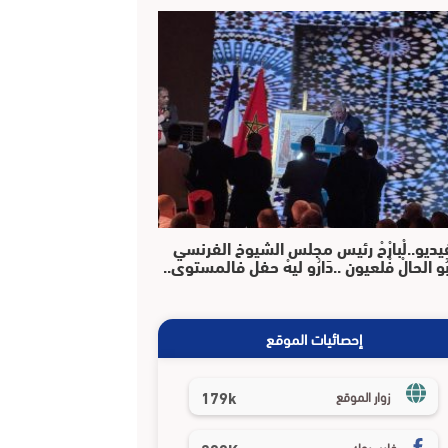
يديو..لْبارْحْ رئيس مجلس الشيوخ الفرنسي
بُو الحالْ فْلعيون ..دَارُو ليهْ حفل فالمستوى..
إحصائيات الموقع
179k
زوار الموقع
فايسبوك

▶ Directions for this task
Reproduce the text of every item line for line, without including the pictures.

▶ Reply to the exercise
يديو..لْبارْحْ رئيس مجلس الشيوخ الفرنسي
بُو الحالْ فْلعيون ..دَارُو ليهْ حفل فالمستوى..
إحصائيات الموقع
179k
زوار الموقع
فايسبوك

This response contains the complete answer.